• [Task prompt]:
Copy out the lines beginning at the one with "Pre-Arrangements" and ending at the last line of the data, both included; pictures stay out.

(Saved entries)
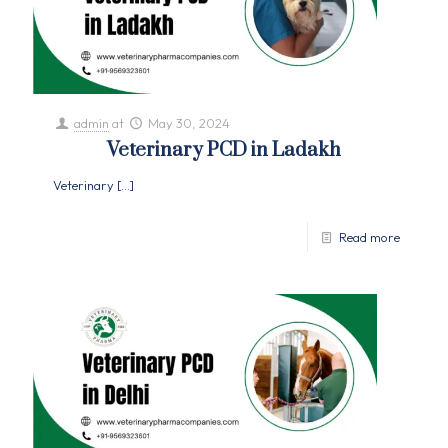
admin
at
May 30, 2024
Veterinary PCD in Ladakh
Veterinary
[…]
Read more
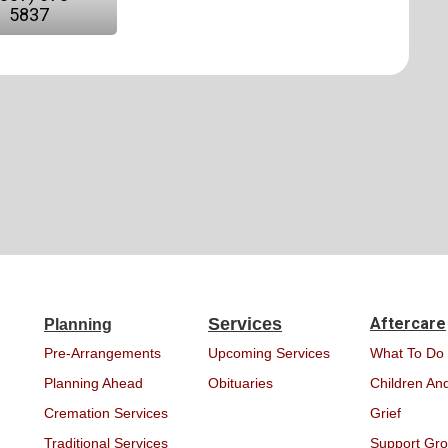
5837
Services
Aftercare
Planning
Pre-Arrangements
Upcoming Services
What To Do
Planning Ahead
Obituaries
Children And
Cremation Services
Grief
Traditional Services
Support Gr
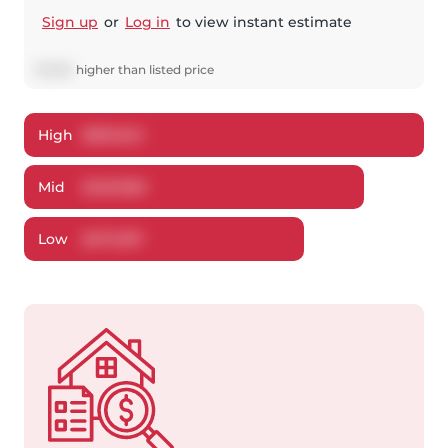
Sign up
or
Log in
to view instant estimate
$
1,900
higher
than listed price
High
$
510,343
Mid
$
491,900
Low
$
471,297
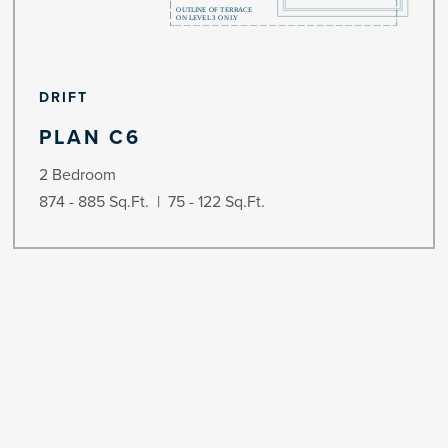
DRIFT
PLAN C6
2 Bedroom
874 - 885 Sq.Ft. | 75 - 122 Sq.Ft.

• [Problem solution]:
Pre-Arrangements
Upcoming Services
What To Do
Planning Ahead
Obituaries
Children And
Cremation Services
Grief
Traditional Services
Support Gr
Sign up
or
Log in
to view instant estimate
$
1,900
higher
than listed price
High
$
510,343
Mid
$
491,900
Low
$
471,297
DRIFT
PLAN C6
2 Bedroom
874 - 885 Sq.Ft. | 75 - 122 Sq.Ft.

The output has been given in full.